Apolipoprotein E, a lipid carrier protein, exists as three isoforms: apoE2, apoE3, and apoE4. The apoE4 protein is less thermally stable than apoE2 and apoE3. Genome-wide association studies indicate that the possession of two E4 alleles is a strong genetic risk factor for late-onset Alzheimer’s disease. NMR-based screening on the N-terminal domain of apoE4 identified a fragment binder that was subsequently, using SBDD, elaborated into a single-digit micromolar stabilizer.

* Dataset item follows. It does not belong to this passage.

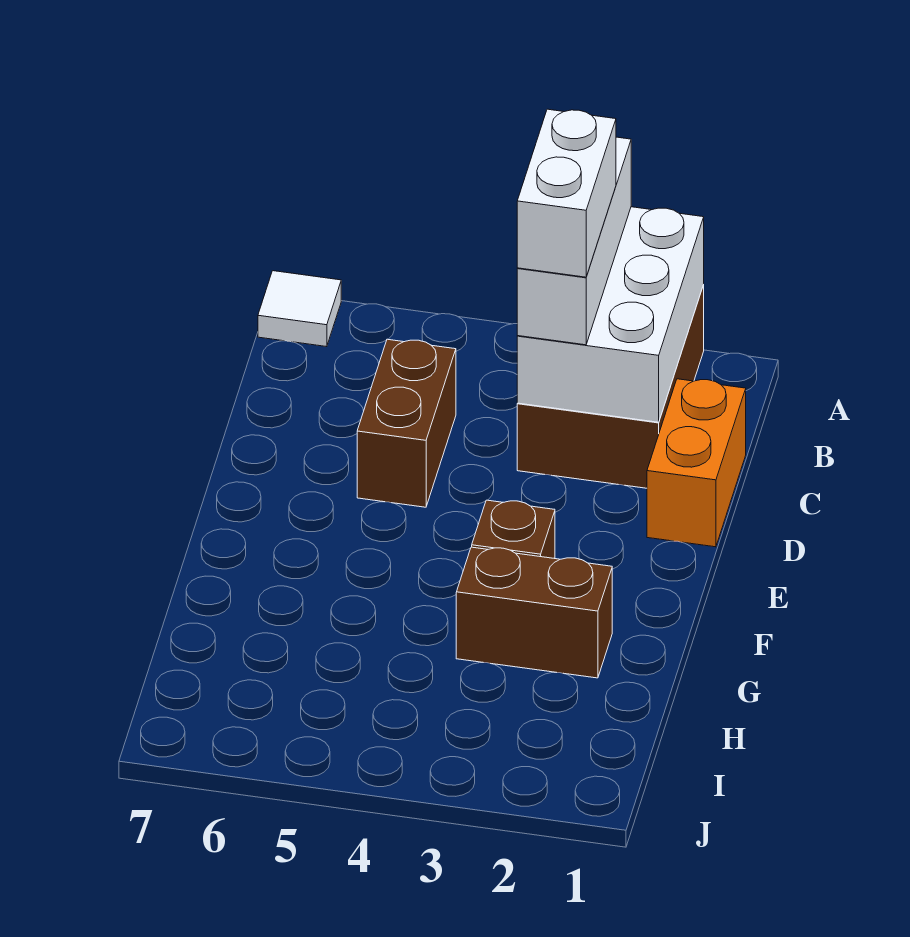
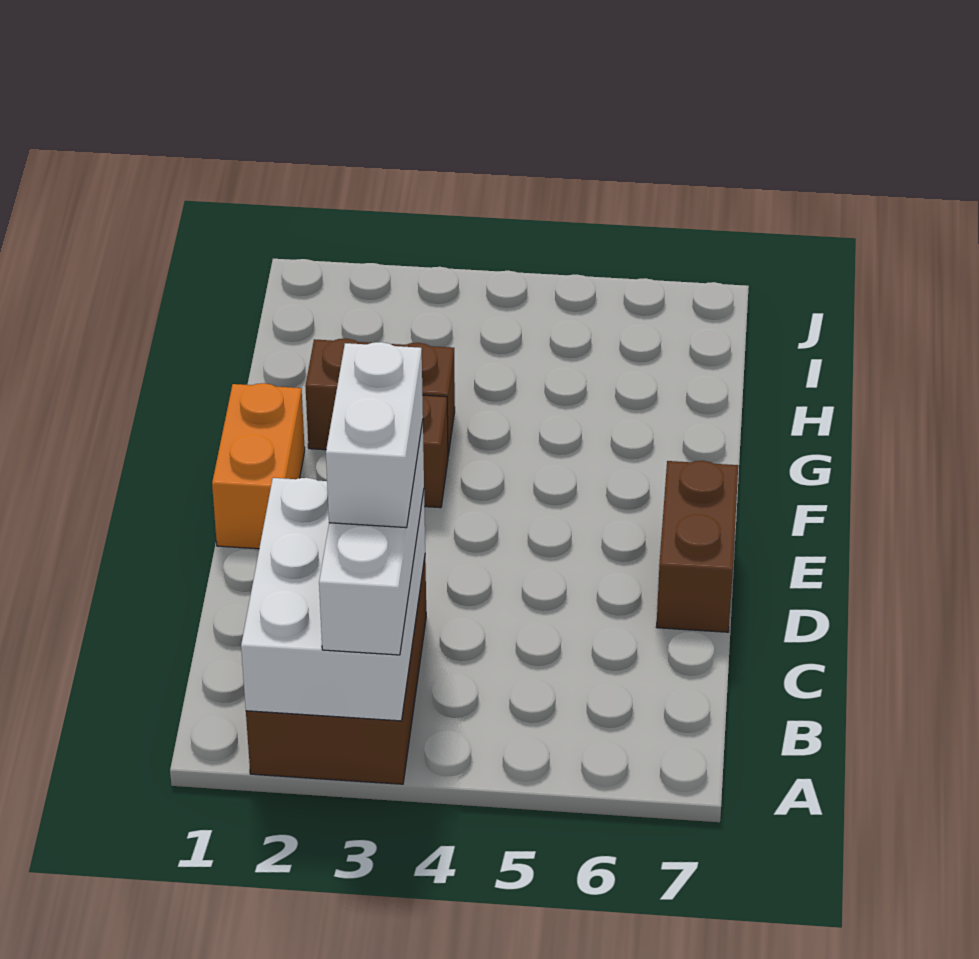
white 1x1 tile [258,271,341,347] -> none
orange 1x2 brick [647,379,746,547] -> orange 1x2 brick moved to [212,383,305,549]
brown 1x2 brick [357,339,456,507] -> brown 1x2 brick moved to [656,461,738,632]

Post-translational functionalization of most secreted and transmembrane proteins requires co-translational translocation to the ER through Sec61. Translocation is negotiated by protein interactions between Sec61 and unique signal sequences specific to each translating protein. Disruption of these interactions in specific or multi-signal sequence fashion presents an opportunity to modulate protein homeostasis toward therapeutic benefit. Development of signal and multi-signal sequence selective Sec61 inhibitors as novel anti-cancer agents will be discussed.

BK and JC viruses reactivate during immunosuppression, resulting in nephropathy or multifocal leukoencephalopathy, respectively. To establish anti-viral MOAs involving viral protein-protein interactions, we examined capsid proteins VP1 and VP2 and identified a VP2-derived peptide with antiviral
activity. With biophysical and biochemical screens, we identified hits that bind VP1 and these compounds inhibit a VP1 and VP2 interaction in vitro.

Understanding how proteins interact is crucial to finding new drug candidates that can effectively disrupt or modify your PPI targets. Among the many biophysical techniques that have accelerated this process for scientists, surface plasmon resonance (SPR) is an industry standard that is both sensitive and powerful, enabling rapid and label-free detection of a wide range of molecular interactions. Yet, there has been minimal innovation in SPR platforms to date, considerably limiting their use and accessibility. Join us as we discuss how we’ve integrated digital microfluidics technology and AI-powered intelligence with SPR, and how this will eliminate challenges in efficiency and optimization to help you go-to-market faster.

A high-throughput MS platform was used to accurately detect and quantitate different covalent modifications of proteins, including KRAS G12C, which contain one or more reactive cysteines, lysines, or other nucleophilic residues. We employed the Agilent RapidFire system to rapidly quantitate the extent of covalent protein inhibitor adduct formation by MS for several proteins, including KRAS G12C and human serum albumin. We used this approach to screen large numbers of potential covalent inhibitors in an automated fashion and to test medicinal chemistry compounds as part of a regular lead optimization cycle for KRAS G12C.

MRTX849 is an irreversible, covalent inhibitor of KRASG12C currently undergoing clinical investigation in cancer patients with this mutation. This compound binds in the switch-II pocket of GDP-bound KRAS, locking the protein in the inactive state. Previously, we have described the structure-based design of the in vivo tool compound MRTX1257, and this talk will highlight the liabilities of this tool molecule and the strategies utilized for its final optimization to MRTX849.

The NCI RAS Initiative, led by scientific director, Frank McCormick of UCSF, combines novel drug discovery approaches (covalent tethering, computational modeling, and structure-guided fragment-based screening) to identify new compounds that directly target KRAS and its oncogenic mutants. These techniques provide a potential set of new targets in RAS drug discovery which have not yet been fully explored and will be discussed in this presentation.

The BCL-2 family protein BAX is a critical effector of apoptotic cell death in response to a diverse range of stimuli. My presentation will discuss the use of NMR and biochemical methods to screen and characterize the first inhibitors of inactive BAX that bind to a previously unrecognized allosteric pocket. Structure-based and mechanistic insights, cell-based and preclinical in vivo studies with this challenging PPI target will be discussed.

Disruption of intracellular calcium ion homeostasis leads to the unfolded-protein response and endoplasmic reticulum stress. These phenomena are recognized as causal features of major diseases such as diabetes and neurodegeneration. Herein we describe the use of FRET screening techniques for the discovery and optimization of small molecule calcium-handling modulators and their development to deliver drug candidates for these diseases.